[Request] Skip the images and return the records below exactly.

Stored data entries
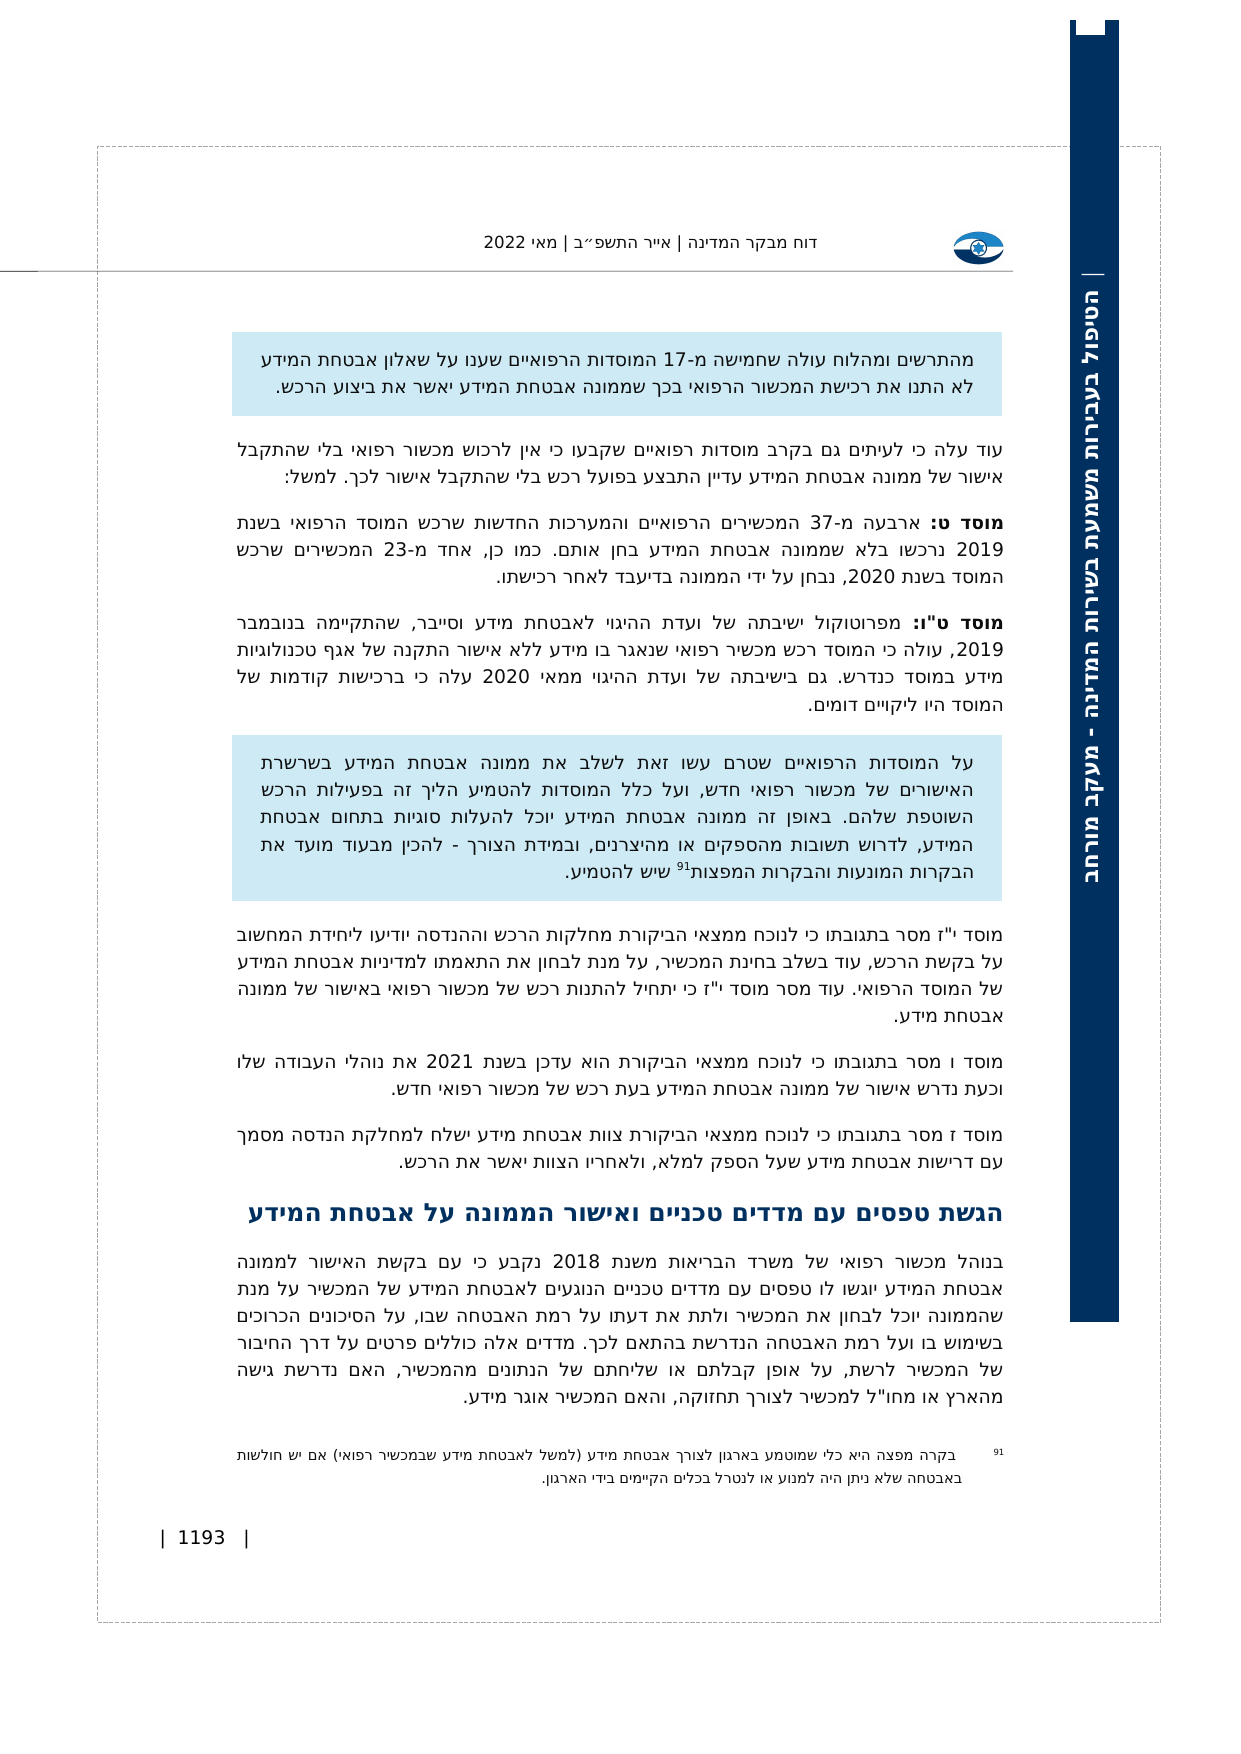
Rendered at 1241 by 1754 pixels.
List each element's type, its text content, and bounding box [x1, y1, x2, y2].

picture [950, 228, 1007, 268]
text בנוהל מכשור רפואי של משרד הבריאות משנת 2018 נקבע כי עם בקשת האישור לממונה אבטחת המידע יוגשו לו טפסים עם מדדים טכניים הנוגעים לאבטחת המידע של המכשיר על מנת שהממונה יוכל לבחון את המכשיר ולתת את דעתו על רמת האבטחה שבו, על הסיכונים הכרוכים בשימוש בו ועל רמת האבטחה הנדרשת בהתאם לכך. מדדים אלה כוללים פרטים על דרך החיבור של המכשיר לרשת, על אופן קבלתם או שליחתם של הנתונים מהמכשיר, האם נדרשת גישה מהארץ או מחו"ל למכשיר לצורך תחזוקה, והאם המכשיר אוגר מידע. [236, 1247, 1004, 1409]
text מוסד ז מסר בתגובתו כי לנוכח ממצאי הביקורת צוות אבטחת מידע ישלח למחלקת הנדסה מסמך עם דרישות אבטחת מידע שעל הספק למלא, ולאחריו הצוות יאשר את הרכש. [236, 1119, 1004, 1174]
text על המוסדות הרפואיים שטרם עשו זאת לשלב את ממונה אבטחת המידע בשרשרת האישורים של מכשור רפואי חדש, ועל כלל המוסדות להטמיע הליך זה בפעילות הרכש השוטפת שלהם. באופן זה ממונה אבטחת המידע יוכל להעלות סוגיות בתחום אבטחת המידע, לדרוש תשובות מהספקים או מהיצרנים, ובמידת הצורך - להכין מבעוד מועד את הבקרות המונעות והבקרות המפצות שיש להטמיע. [237, 740, 997, 896]
text עוד עלה כי לעיתים גם בקרב מוסדות רפואיים שקבעו כי אין לרכוש מכשור רפואי בלי שהתקבל אישור של ממונה אבטחת המידע עדיין התבצע בפועל רכש בלי שהתקבל אישור לכך. למשל: [236, 435, 1004, 489]
text מוסד ט: ארבעה מ-37 המכשירים הרפואיים והמערכות החדשות שרכש המוסד הרפואי בשנת 2019 נרכשו בלא שממונה אבטחת המידע בחן אותם. כמו כן, אחד מ-23 המכשירים שרכש המוסד בשנת 2020, נבחן על ידי הממונה בדיעבד לאחר רכישתו. [236, 508, 1004, 589]
text מהתרשים ומהלוח עולה שחמישה מ-17 המוסדות הרפואיים שענו על שאלון אבטחת המידע לא התנו את רכישת המכשור הרפואי בכך שממונה אבטחת המידע יאשר את ביצוע הרכש. [237, 337, 997, 412]
text מוסד ו מסר בתגובתו כי לנוכח ממצאי הביקורת הוא עדכן בשנת 2021 את נוהלי העבודה שלו וכעת נדרש אישור של ממונה אבטחת המידע בעת רכש של מכשור רפואי חדש. [236, 1047, 1004, 1101]
text הגשת טפסים עם מדדים טכניים ואישור הממונה על אבטחת המידע [236, 1199, 1004, 1228]
text מוסד ט"ו: מפרוטוקול ישיבתה של ועדת ההיגוי לאבטחת מידע וסייבר, שהתקיימה בנובמבר 2019, עולה כי המוסד רכש מכשיר רפואי שנאגר בו מידע ללא אישור התקנה של אגף טכנולוגיות מידע במוסד כנדרש. גם בישיבתה של ועדת ההיגוי ממאי 2020 עלה כי ברכישות קודמות של המוסד היו ליקויים דומים. [236, 608, 1004, 716]
text מוסד י"ז מסר בתגובתו כי לנוכח ממצאי הביקורת מחלקות הרכש וההנדסה יודיעו ליחידת המחשוב על בקשת הרכש, עוד בשלב בחינת המכשיר, על מנת לבחון את התאמתו למדיניות אבטחת המידע של המוסד הרפואי. עוד מסר מוסד י"ז כי יתחיל להתנות רכש של מכשור רפואי באישור של ממונה אבטחת מידע. [236, 919, 1004, 1028]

[Written response]
Rendered at 1241 by 1754 pixels.
List each element's type, its text content, and bounding box [x1, y1, x2, y2].

picture [950, 228, 1007, 268]
text בנוהל מכשור רפואי של משרד הבריאות משנת 2018 נקבע כי עם בקשת האישור לממונה אבטחת המידע יוגשו לו טפסים עם מדדים טכניים הנוגעים לאבטחת המידע של המכשיר על מנת שהממונה יוכל לבחון את המכשיר ולתת את דעתו על רמת האבטחה שבו, על הסיכונים הכרוכים בשימוש בו ועל רמת האבטחה הנדרשת בהתאם לכך. מדדים אלה כוללים פרטים על דרך החיבור של המכשיר לרשת, על אופן קבלתם או שליחתם של הנתונים מהמכשיר, האם נדרשת גישה מהארץ או מחו"ל למכשיר לצורך תחזוקה, והאם המכשיר אוגר מידע. [236, 1247, 1004, 1409]
text מוסד ז מסר בתגובתו כי לנוכח ממצאי הביקורת צוות אבטחת מידע ישלח למחלקת הנדסה מסמך עם דרישות אבטחת מידע שעל הספק למלא, ולאחריו הצוות יאשר את הרכש. [236, 1119, 1004, 1174]
text על המוסדות הרפואיים שטרם עשו זאת לשלב את ממונה אבטחת המידע בשרשרת האישורים של מכשור רפואי חדש, ועל כלל המוסדות להטמיע הליך זה בפעילות הרכש השוטפת שלהם. באופן זה ממונה אבטחת המידע יוכל להעלות סוגיות בתחום אבטחת המידע, לדרוש תשובות מהספקים או מהיצרנים, ובמידת הצורך - להכין מבעוד מועד את הבקרות המונעות והבקרות המפצות שיש להטמיע. [237, 740, 997, 896]
text עוד עלה כי לעיתים גם בקרב מוסדות רפואיים שקבעו כי אין לרכוש מכשור רפואי בלי שהתקבל אישור של ממונה אבטחת המידע עדיין התבצע בפועל רכש בלי שהתקבל אישור לכך. למשל: [236, 435, 1004, 489]
text מוסד ט: ארבעה מ-37 המכשירים הרפואיים והמערכות החדשות שרכש המוסד הרפואי בשנת 2019 נרכשו בלא שממונה אבטחת המידע בחן אותם. כמו כן, אחד מ-23 המכשירים שרכש המוסד בשנת 2020, נבחן על ידי הממונה בדיעבד לאחר רכישתו. [236, 508, 1004, 589]
text מהתרשים ומהלוח עולה שחמישה מ-17 המוסדות הרפואיים שענו על שאלון אבטחת המידע לא התנו את רכישת המכשור הרפואי בכך שממונה אבטחת המידע יאשר את ביצוע הרכש. [237, 337, 997, 412]
text מוסד ו מסר בתגובתו כי לנוכח ממצאי הביקורת הוא עדכן בשנת 2021 את נוהלי העבודה שלו וכעת נדרש אישור של ממונה אבטחת המידע בעת רכש של מכשור רפואי חדש. [236, 1047, 1004, 1101]
text הגשת טפסים עם מדדים טכניים ואישור הממונה על אבטחת המידע [236, 1199, 1004, 1228]
text מוסד ט"ו: מפרוטוקול ישיבתה של ועדת ההיגוי לאבטחת מידע וסייבר, שהתקיימה בנובמבר 2019, עולה כי המוסד רכש מכשיר רפואי שנאגר בו מידע ללא אישור התקנה של אגף טכנולוגיות מידע במוסד כנדרש. גם בישיבתה של ועדת ההיגוי ממאי 2020 עלה כי ברכישות קודמות של המוסד היו ליקויים דומים. [236, 608, 1004, 716]
text מוסד י"ז מסר בתגובתו כי לנוכח ממצאי הביקורת מחלקות הרכש וההנדסה יודיעו ליחידת המחשוב על בקשת הרכש, עוד בשלב בחינת המכשיר, על מנת לבחון את התאמתו למדיניות אבטחת המידע של המוסד הרפואי. עוד מסר מוסד י"ז כי יתחיל להתנות רכש של מכשור רפואי באישור של ממונה אבטחת מידע. [236, 919, 1004, 1028]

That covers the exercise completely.